■ Instructions
A: Reproduce the stretch from "I can see the" through "are capable of." in the passage on passion and monogamy.
B: Carry on the passage on passion and monogamy, picking up after its final sentence.
[Quoted passage]
Certainly you can choose not to follow a potential passion, not to make room for it in your life. In fact, if I were to attempt monogamy, I think I might well retreat to Austenian standards of decorum -- never being alone with a potentially interesting person, for example. Never discussing certain topics. Putting structures in place to support the conscious choice I had made, to be with one person, and one person alone. (Actually, I would apply the same argument to celibacy, if for some reason, probably spiritual, I felt strongly called to make that attempt. Or to polyfidelity.)
I can see the value in dedicating oneself wholly.
But that said -- I don't know if it would always work. I'm not sure if all the effort in the world will necessarily be enough to save you, should the stars align against your choice. You could refrain from action, given sufficient willpower, but could you refrain from a broken heart? The world is wide, and it feels almost arrogant to me, to say that you know what it (and you) are capable of.
[/Quoted passage]
[Records provided]
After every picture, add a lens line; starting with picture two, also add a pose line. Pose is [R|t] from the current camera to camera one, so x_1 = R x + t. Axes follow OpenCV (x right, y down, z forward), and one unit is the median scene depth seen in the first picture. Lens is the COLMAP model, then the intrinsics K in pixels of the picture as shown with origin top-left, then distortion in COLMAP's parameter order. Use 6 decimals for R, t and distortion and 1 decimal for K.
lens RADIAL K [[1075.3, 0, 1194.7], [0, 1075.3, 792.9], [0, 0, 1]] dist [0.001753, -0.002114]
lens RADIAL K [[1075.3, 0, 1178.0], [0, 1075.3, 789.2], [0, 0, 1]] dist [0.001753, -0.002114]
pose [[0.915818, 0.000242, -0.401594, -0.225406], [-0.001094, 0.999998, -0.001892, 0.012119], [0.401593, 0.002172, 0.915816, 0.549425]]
[/Records provided]
[Records provided]
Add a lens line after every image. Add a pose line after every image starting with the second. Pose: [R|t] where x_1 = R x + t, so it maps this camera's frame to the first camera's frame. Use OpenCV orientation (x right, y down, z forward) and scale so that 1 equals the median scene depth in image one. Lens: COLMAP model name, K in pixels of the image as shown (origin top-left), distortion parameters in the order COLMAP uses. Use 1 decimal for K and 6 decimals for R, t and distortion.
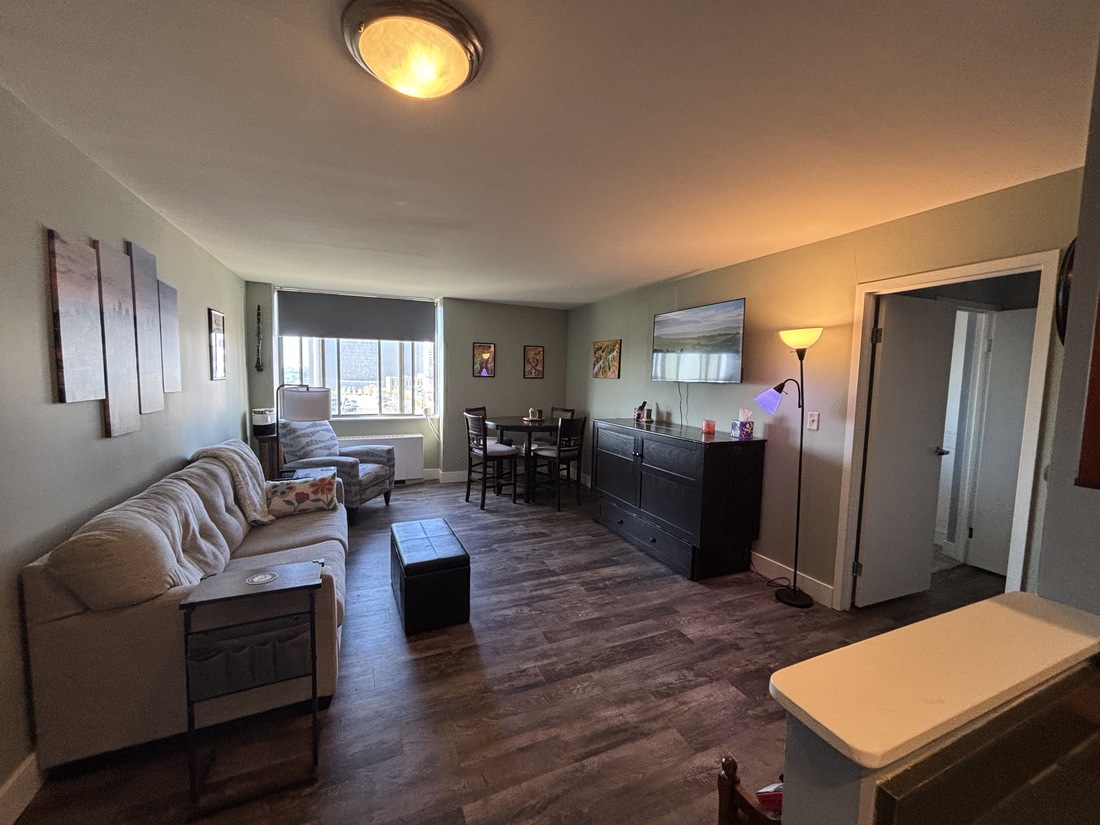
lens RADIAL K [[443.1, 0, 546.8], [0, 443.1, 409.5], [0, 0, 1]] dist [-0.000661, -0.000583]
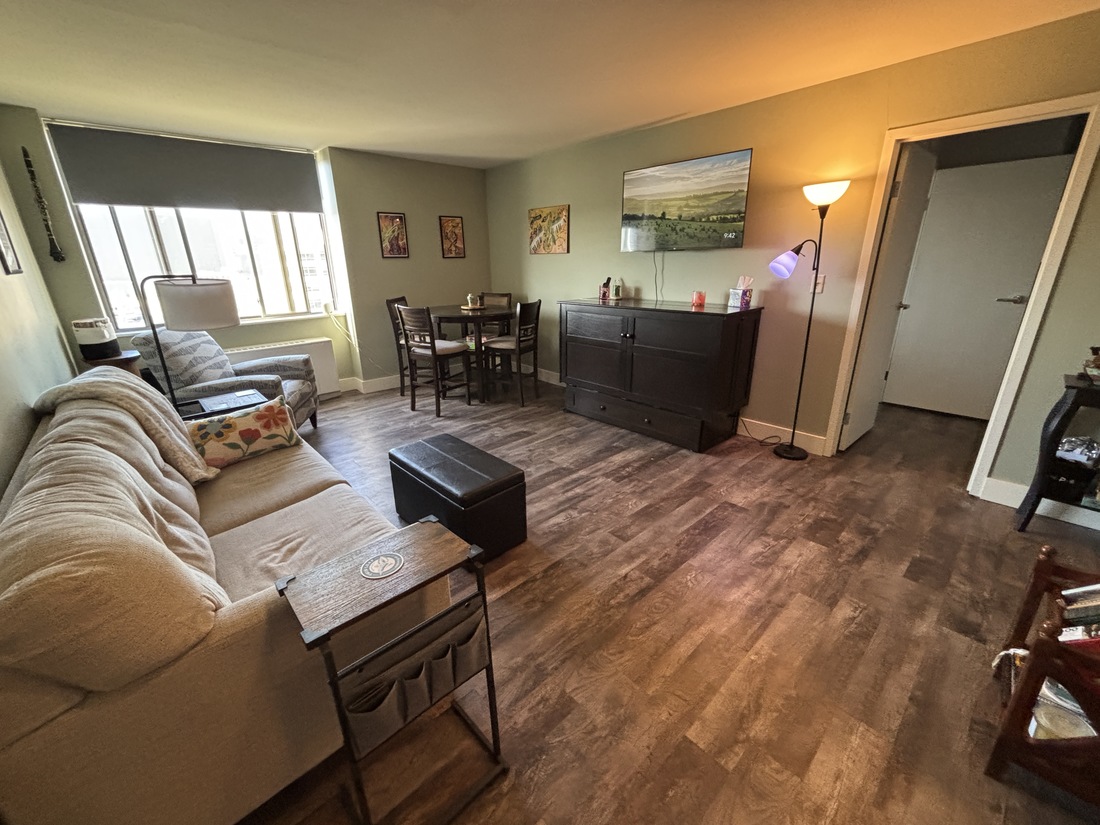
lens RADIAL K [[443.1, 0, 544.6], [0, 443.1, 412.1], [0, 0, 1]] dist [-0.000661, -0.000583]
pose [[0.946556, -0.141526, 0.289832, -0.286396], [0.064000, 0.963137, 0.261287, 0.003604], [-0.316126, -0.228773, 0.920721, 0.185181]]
[/Records provided]
[Records provided]
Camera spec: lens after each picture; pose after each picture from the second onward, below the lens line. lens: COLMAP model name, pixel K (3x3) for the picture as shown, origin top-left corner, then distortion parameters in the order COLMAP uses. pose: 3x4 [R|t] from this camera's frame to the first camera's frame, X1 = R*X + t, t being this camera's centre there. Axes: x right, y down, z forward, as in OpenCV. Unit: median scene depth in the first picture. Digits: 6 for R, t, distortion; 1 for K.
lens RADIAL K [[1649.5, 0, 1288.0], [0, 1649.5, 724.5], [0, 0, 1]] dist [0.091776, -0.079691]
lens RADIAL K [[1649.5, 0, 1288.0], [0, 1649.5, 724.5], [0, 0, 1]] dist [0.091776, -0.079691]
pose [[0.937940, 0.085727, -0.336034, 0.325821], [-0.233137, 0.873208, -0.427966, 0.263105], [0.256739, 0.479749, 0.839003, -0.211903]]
[/Records provided]
■ Task responses
A:
I can see the value in dedicating oneself wholly.
But that said -- I don't know if it would always work. I'm not sure if all the effort in the world will necessarily be enough to save you, should the stars align against your choice. You could refrain from action, given sufficient willpower, but could you refrain from a broken heart? The world is wide, and it feels almost arrogant to me, to say that you know what it (and you) are capable of.

B:
I'm not saying never make a commitment. I think it's great that people commit to grad school, to jobs, to parenting, to romantic partnerships. But with most things, even if you make a commitment, there are clear outs. People drop out of grad school, they leave jobs. Children, I'll grant; I expect a pretty serious level of commitment from people who decide to be parents -- but clearly, a lot of people are willing to walk out on that too. Which often infuriates me, but that's a separate issue.
I think I see romantic partnerships differently because I wouldn't want the commitment if my partner no longer wanted to be in it. I'm fine with marriage as a statement of serious intent (this is my plan, and I will work seriously to follow it, even when it becomes hard), but the idea of marriage as a promise bothers me.
If Kevin came to me and said that he knew we'd planned to be together 'til we died, but his heart just wasn't in it anymore -- that he had tried his best to still want to be with me, but someone or something was leading him elsewhere, and that he would stay if I wanted him to, because he had promised that we'd be together forever -- it would be incredibly upsetting, of course. But I would hope that I'd also tell him to go, without recriminations. That's my ideal, anyway, personally; I don't know if I could actually live up to it.
How sad, to have someone stay with you, only because they once said they would. How could you live with that?
I think part of what's hard about this idea is the thought that your beloved is leaving you for someone else -- does it change things if it's not a person, but something else? A calling, of some kind? To religion, or a political cause, or a professional passion?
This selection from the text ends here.